• TEXT EXCERPT
++++++++++

In 1997, Casio G-Shock watch sales spiked dramatically. Casio thanked adoption of American youth pop culture and street culture (including everything from music to extreme sports) for a surge in popularity and sales. At this time, the market started to see something new: Casio as a fashion item. G-Shock and other Casio watches began to be introduced for what they looked like and a dizzying array of styles, colors, and themes appeared around the world. Casio was responding to the market, but at the same time they were simply following their core philosophy of adapting to what consumers wanted while also producing specific watches for an increasingly niche assortment of lifestyles and needs. This philosophy remains very consistent today.
After 1997, Casio G-Shock sales began to fall with a serious dip that Casio simply attributed to the fact that “everyone who wanted a G-Shock had one.” Some claim that the popularity of the G-Shock watches among so many people constituted a fashion trend, and that by definition it wasn’t meant to last. Other’s point out that the Casio G-Shock was too well-designed to be continually purchased again and again by the same consumers because it simply lasted too long. For that reason, Casio was intent on offering returning customers new reasons to buy products as opposed to having to purchase the same product again (a laudable strategy in an age of rampant planned obsolescence). It wasn’t as though G-Shock sales fell apart after 1997, but Casio clearly felt that they needed to reevaluate the strategy of their strongest selling product in preparation for success in the 21st century.
Before I talk about the “state of the G-Shock” today, I’d like to speak a bit more generally about how G-Shock watches are conceived as well as what they often mean to collectors. I have some personal ideas and theories on the success of the product as well as of Casio in today’s complicated and dense wristwatch market. In today’s world, anything designed and assembled inside of Japan is often seen as a premium product. That’s not just marketing but often true, as Japanese products (electronics and machinery, especially) are seen as being designed to perform well with a high degree of efficiency, user satisfaction, and of course reliability.

++++++++++

• WHAT THIS EXERCISE ASKS
**A.** According to the G-Shock passage, how did Casio explain the drop in sales after 1997?
**B.** List the qualities that the G-Shock passage says Japanese products are seen as delivering to a high degree.
The lines after this point come from an unrelated source.

• DATA
++++++++++

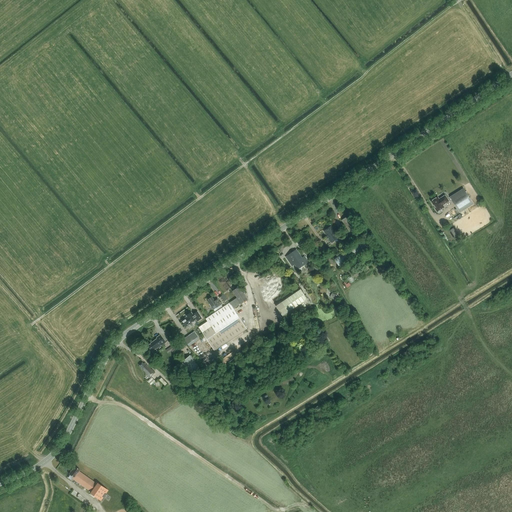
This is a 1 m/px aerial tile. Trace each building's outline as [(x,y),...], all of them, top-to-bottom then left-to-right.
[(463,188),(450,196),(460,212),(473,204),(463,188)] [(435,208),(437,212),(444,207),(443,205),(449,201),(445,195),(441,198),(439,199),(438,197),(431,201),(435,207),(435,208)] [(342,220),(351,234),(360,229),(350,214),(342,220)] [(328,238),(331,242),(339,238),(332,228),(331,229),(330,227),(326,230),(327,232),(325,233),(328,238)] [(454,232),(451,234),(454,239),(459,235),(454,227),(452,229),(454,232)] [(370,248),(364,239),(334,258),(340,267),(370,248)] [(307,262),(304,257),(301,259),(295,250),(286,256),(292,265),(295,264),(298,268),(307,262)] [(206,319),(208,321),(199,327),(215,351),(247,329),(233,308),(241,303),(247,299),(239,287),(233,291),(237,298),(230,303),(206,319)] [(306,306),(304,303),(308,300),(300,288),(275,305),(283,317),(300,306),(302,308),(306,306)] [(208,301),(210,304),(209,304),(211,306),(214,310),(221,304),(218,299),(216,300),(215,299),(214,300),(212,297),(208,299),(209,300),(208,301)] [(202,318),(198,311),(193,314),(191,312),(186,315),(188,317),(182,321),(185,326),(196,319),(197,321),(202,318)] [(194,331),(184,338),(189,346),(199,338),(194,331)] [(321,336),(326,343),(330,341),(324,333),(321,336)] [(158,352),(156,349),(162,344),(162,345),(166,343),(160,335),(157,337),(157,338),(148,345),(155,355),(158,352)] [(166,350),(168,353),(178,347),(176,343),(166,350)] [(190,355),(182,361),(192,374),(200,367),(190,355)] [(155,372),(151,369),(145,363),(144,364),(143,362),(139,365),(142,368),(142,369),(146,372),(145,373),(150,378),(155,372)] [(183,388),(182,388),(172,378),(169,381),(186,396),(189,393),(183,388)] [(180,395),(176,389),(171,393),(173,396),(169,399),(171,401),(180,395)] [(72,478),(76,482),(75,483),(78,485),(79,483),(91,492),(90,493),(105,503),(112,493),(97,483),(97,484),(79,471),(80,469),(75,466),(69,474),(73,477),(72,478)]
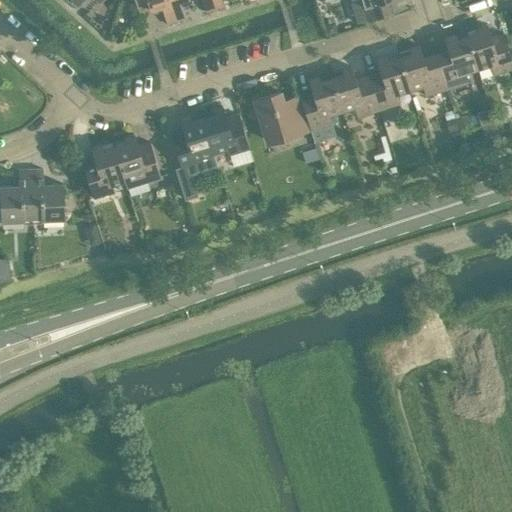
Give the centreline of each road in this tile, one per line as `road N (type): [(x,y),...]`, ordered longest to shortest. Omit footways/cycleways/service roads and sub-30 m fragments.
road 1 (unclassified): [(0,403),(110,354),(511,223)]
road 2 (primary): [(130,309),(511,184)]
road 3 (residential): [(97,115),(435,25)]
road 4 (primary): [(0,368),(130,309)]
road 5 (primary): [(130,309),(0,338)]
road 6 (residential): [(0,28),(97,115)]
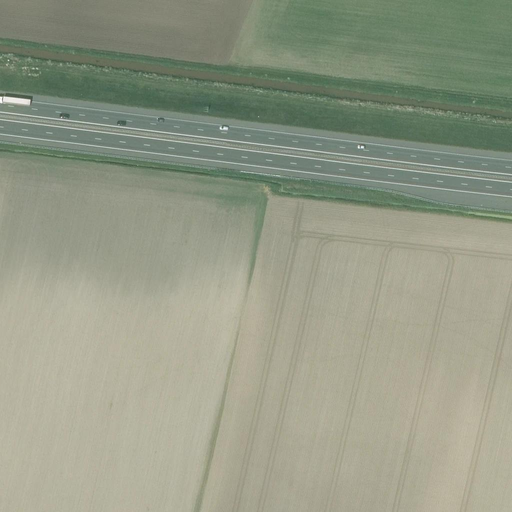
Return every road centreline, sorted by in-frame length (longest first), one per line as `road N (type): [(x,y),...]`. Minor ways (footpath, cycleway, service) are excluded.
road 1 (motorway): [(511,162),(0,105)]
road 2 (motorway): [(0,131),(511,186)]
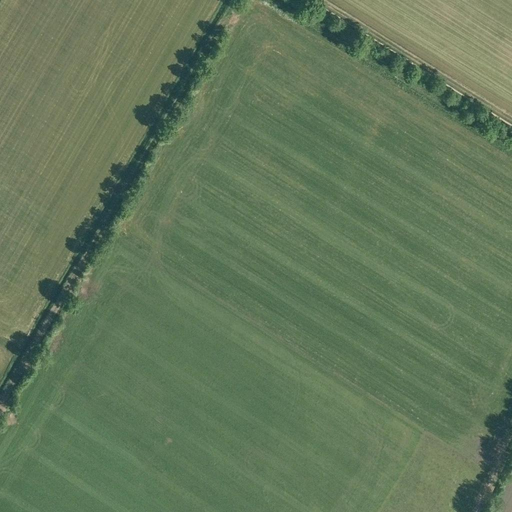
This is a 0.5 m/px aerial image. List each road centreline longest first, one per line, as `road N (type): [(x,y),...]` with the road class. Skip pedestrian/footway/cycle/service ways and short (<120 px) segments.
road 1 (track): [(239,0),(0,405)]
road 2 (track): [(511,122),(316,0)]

++++++++++

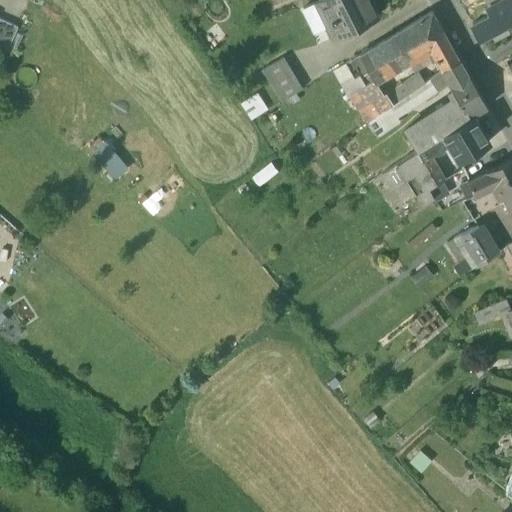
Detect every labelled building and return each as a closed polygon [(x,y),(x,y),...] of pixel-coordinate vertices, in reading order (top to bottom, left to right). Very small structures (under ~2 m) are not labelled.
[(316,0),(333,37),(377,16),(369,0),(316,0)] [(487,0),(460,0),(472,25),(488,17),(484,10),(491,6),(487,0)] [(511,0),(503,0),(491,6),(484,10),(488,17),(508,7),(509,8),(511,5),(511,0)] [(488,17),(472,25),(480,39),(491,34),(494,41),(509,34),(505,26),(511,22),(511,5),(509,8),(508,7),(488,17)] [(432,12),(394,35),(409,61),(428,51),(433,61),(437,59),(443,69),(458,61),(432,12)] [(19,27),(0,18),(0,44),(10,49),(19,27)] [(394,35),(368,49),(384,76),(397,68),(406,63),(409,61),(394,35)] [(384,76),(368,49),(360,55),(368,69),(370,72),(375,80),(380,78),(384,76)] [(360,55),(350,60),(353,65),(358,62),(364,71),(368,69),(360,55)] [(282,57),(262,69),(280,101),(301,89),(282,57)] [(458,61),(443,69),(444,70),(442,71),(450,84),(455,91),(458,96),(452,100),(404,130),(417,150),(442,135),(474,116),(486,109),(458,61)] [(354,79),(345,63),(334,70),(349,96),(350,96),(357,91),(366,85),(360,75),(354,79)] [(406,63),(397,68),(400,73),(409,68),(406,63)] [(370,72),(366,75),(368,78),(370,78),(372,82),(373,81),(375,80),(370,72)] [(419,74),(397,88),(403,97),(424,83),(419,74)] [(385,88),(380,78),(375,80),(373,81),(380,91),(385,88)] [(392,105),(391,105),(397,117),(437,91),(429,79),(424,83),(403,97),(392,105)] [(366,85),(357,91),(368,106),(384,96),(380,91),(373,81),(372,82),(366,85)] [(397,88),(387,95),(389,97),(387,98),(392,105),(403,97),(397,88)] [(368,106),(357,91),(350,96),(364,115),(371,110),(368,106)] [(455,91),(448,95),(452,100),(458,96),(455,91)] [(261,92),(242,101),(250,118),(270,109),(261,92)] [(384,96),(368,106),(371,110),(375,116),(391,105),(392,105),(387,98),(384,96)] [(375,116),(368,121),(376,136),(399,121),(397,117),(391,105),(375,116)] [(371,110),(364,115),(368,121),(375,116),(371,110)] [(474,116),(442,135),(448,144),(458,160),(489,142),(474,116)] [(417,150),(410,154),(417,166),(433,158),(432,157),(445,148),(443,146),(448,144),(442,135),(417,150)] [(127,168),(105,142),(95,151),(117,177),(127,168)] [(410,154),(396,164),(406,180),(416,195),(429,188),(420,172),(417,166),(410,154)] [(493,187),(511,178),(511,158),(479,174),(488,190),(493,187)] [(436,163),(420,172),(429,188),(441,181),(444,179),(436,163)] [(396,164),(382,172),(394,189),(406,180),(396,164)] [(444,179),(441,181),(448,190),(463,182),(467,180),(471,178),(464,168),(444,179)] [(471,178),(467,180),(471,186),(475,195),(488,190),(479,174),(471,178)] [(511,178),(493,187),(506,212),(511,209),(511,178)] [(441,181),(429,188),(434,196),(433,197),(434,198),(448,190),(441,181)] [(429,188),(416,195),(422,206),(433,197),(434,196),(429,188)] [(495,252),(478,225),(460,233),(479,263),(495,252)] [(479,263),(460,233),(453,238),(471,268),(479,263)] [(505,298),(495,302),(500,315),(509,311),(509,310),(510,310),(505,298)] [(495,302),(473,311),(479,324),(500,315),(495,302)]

++++++++++

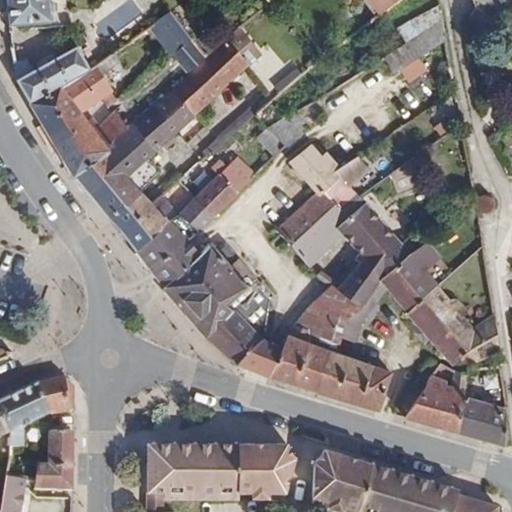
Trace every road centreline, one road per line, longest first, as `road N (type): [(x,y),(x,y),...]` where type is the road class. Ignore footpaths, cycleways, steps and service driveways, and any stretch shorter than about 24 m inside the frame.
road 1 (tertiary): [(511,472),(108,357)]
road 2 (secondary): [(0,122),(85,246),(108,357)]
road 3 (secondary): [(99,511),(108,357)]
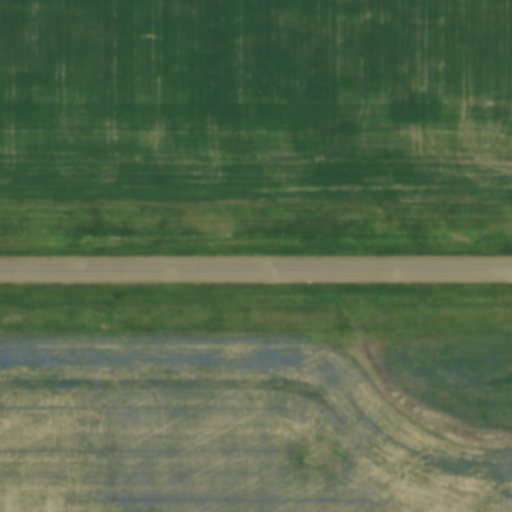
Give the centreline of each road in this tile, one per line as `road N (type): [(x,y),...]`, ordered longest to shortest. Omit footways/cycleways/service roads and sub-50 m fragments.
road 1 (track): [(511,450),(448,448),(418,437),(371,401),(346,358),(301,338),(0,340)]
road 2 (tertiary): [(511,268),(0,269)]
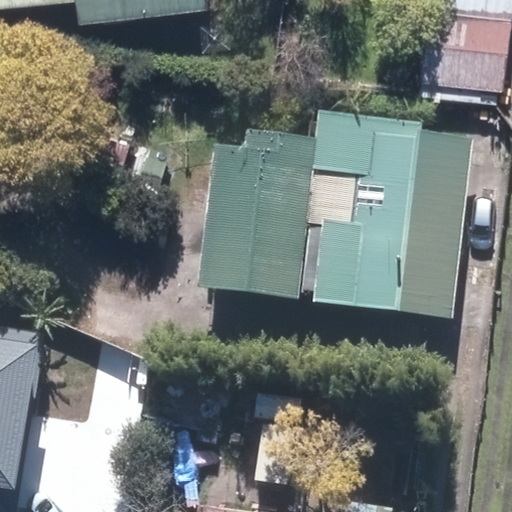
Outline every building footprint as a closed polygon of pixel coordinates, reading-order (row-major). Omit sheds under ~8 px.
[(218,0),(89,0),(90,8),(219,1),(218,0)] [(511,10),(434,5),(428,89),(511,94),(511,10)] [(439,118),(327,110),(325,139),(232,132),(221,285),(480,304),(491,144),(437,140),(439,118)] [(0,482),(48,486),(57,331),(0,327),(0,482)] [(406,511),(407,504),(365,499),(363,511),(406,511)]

++++++++++

• RESULTS FOR EACH TASK
**A.** Casio said that "everyone who wanted a G-Shock had one."

**B.** Efficiency, user satisfaction, reliability